Bir tuhaf Balat-Fener gezisi

Riva ŞALHON Köşe Yazısı
19 Ekim 2016 Çarşamba

Napolyon der ya “Tarih, herkesin anlaştığı bir yalandır”, işte öyle bir tarih bilgisine sahibiz İstanbul ile ilgili… Herkes fikir birliğine varmış, rehberlere de bunu aktarmak kalmış. Örneğin Cibali Kapısı. Cebe Ali Bey’in, bazı kaynaklarda Fatih’in yetenekli bir topçusu, bazılarında da bir Hıristiyan azizi olduğundan bahsedilir. Evliya Çelebi’ye göre Mısırlı bir şeyh. Tarihi kazananlar yazar, aziz diyenler gitgide yok olacak. Doğrusunu Mois’ten dinlemeniz gerek.

Bizim şansımız, Balat ve Fener’i Mois Gabay anlatımı ile gezmek oldu. Bilgili, güler yüzlü ve tarafsız rehberimiz… Bu geziden aklımda kalanlar tabii ki tuhaf detaylar, benden sıralı bir bilgi aktarımı zaten beklemezsiniz…

İlk izlenim: Eskiden de inşaat ödeneğinde yolsuzluk yapılıyormuş. Hikaye Maraslis adlı Rum bir tüccarın İstanbul’da havalı bir lise yapmak istemesi ile başlıyor. Zengin tüccarın tek derdi, kırmızı tuğlalardan yapılmış devasa Fener Rum Lisesi’ni gölgede bırakacak ihtişamlı bir bina sahibi olmak. Hatta burada okutulacak çocukların da masraflarını üstlenmeye söz veriyor. 20 bin altın bütçe göndererek sabırla binayı beklemeye başlıyor. Binayı görünce yüreğiniz dağlanır. Herhalde bütçenin ilk 2 bin altını ile dört sütunlu bir giriş yaptıktan sonra kalanını tahminim 500 altına tamamlamışlardır.
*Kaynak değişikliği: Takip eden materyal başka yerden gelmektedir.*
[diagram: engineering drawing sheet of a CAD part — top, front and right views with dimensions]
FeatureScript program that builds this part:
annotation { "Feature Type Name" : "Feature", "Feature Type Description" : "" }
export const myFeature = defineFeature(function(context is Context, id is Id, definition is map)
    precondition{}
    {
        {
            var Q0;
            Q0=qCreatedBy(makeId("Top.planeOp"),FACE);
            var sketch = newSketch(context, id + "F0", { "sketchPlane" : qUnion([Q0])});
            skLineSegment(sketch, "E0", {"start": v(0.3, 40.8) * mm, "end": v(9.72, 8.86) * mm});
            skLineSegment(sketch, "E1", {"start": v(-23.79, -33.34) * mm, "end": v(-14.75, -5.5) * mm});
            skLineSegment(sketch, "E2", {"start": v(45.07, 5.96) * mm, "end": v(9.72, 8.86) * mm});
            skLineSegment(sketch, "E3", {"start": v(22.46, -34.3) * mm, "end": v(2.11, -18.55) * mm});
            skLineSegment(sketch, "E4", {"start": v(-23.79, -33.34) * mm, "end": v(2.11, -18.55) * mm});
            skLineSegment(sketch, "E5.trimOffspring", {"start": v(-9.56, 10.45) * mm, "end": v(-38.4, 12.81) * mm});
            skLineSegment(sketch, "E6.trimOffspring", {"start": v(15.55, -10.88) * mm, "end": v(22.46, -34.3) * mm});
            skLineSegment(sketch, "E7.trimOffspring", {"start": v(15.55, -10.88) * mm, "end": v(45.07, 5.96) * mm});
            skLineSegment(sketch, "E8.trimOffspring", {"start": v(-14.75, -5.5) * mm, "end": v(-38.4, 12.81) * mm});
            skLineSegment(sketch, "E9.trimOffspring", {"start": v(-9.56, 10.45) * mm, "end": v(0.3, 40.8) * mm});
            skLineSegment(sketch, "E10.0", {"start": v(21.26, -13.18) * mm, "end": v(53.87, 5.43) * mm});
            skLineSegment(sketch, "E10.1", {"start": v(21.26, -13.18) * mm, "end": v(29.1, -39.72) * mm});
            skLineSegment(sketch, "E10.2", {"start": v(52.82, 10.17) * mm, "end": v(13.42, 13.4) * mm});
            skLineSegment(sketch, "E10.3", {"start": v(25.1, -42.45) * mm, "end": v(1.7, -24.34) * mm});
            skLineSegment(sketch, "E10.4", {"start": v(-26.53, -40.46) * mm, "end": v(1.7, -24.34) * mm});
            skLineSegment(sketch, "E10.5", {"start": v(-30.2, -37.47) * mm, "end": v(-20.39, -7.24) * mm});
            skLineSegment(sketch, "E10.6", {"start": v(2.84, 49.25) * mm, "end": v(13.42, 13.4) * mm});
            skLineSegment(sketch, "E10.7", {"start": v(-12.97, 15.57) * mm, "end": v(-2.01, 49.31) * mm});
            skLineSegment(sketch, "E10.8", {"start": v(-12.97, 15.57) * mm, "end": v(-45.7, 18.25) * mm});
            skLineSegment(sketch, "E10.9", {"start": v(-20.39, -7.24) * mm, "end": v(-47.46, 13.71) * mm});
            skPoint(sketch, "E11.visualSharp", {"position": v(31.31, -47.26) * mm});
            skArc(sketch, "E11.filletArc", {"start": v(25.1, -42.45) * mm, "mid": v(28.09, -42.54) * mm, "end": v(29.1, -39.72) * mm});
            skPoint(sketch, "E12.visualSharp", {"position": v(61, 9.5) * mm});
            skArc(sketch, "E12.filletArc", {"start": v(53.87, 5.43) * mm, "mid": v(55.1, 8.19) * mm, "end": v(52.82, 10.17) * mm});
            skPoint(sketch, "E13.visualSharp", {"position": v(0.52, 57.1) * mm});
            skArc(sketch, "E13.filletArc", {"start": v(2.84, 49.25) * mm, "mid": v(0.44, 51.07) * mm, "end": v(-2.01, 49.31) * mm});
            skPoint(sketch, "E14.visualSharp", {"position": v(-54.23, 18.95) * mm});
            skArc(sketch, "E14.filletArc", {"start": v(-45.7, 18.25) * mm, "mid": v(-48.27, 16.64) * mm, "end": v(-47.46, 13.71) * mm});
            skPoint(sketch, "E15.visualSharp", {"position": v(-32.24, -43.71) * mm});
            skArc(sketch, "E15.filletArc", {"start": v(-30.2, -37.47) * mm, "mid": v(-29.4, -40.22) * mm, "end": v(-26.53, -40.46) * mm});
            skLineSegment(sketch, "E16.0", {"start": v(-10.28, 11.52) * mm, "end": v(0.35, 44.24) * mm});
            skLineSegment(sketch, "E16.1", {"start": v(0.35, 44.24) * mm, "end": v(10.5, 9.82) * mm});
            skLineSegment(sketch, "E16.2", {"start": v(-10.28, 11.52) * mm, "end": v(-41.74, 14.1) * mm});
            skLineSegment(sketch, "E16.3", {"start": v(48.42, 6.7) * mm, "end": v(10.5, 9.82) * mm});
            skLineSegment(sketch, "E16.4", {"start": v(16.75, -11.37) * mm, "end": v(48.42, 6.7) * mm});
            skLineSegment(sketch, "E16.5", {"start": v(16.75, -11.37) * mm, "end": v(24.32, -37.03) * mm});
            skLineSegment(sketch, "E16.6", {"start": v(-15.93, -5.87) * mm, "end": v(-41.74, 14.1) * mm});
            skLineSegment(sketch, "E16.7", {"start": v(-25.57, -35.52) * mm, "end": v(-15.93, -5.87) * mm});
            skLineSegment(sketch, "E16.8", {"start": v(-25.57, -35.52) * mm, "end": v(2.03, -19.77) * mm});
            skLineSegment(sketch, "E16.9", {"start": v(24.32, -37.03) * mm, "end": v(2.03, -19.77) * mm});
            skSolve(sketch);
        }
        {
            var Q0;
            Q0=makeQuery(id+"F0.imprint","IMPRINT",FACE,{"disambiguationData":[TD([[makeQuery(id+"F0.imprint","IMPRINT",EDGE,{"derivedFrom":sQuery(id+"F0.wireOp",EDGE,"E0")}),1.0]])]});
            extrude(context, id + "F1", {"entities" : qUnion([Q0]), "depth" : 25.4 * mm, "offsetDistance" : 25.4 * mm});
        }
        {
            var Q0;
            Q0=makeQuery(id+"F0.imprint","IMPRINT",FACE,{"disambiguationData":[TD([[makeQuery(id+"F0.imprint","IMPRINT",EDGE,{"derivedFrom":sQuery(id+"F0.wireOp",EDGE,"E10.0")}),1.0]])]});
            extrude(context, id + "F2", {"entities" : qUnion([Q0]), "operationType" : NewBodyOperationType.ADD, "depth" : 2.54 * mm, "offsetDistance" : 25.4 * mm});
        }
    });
Çirkin binayı görünce paranın nasıl suyunu çektiğini insan hüzünle idrak ediyor. Fener Rum Lisesi’nin olsa olsa müştemilatı olacak kalitede bir yapı ortaya çıkmış… İstanbul’un mimari cinayetinin temelinde yatan zevksizlik, üç kağıtçılık ve vizyonsuzluk sanırım ta 1800’lerde başlamış…

İkinci izlenimim: Kendi gibi olmayana tahammülsüzlük eskiden de varmış. Fetih ile ele geçirilen her kilise, camiye çevrilmiş. Kendini üstün görüp başkalarının emeğini silmek, hatta kendi doğrusunu tek doğru olarak benimsetmek de bu toprakların geçmişinden gelen bir davranışmış. Haset midir insanı güzeli bozmaya yönelten…

Üçüncü gözlemim: Balat Fırınları ile ilgili. Ekmek fırını değil, bildiğiniz krematoryum… Bu fırınların amacı çelişkili; bazıları der ki müttefik Almanya’ya hoş görünmek için göstermelik kuruldu. Bazıları der ki yapılan binaların krematoryum özelliği yok, sadece genel olarak yaşanan korku atmosferinde Balat halkı bu söylentiyi kendi çıkarıp inandı. (Rıfat Bali de bu görüşte) Bazısı der ki, bal gibi de fırınlar yapıldı, ancak bununla yüzleşecek bir hükümet henüz çıkmadı. Benim bu konudaki fikrim, devlet arşivlerinin araştırmacılara açılması. Böylece, gözümle gördüğüm harabenin asıl amacını bileceğim.

Ve beşeri bir gözlem: Balat ve Fener civarındaki yaşamın kalıntılarına bakınca komşuluğun ne kadar önemli olduğunu anladım. Evlerin üst katlarda sokağa doğru genişlemesi, pencereler arası bir yakınlaşmayı beraberinde getirmiş. İçli dışlı bir hayat oluşmuş. Bugün birbirimizi sosyal paylaşımlarla takip ediyoruz ya, onun canlısını tahayyül edin, canlı yayın şeklinde yaşamlar… Şimdiki yaşantımızda komşuluğun pek bir önemi kalmadı. Mahalle hâlâ varsa da sakinleri ile iletişim yok…

Kısacası, tarihten feragat etmişiz. Bilmek istemedikçe üzerini örtmüşüz. Kentsel dönüşüm ile temiz sayfalar açmışız. Balat, Fener gibi yerleri gezince şehirdeki son kalıntılar insanı epey hüzünlendiriyor.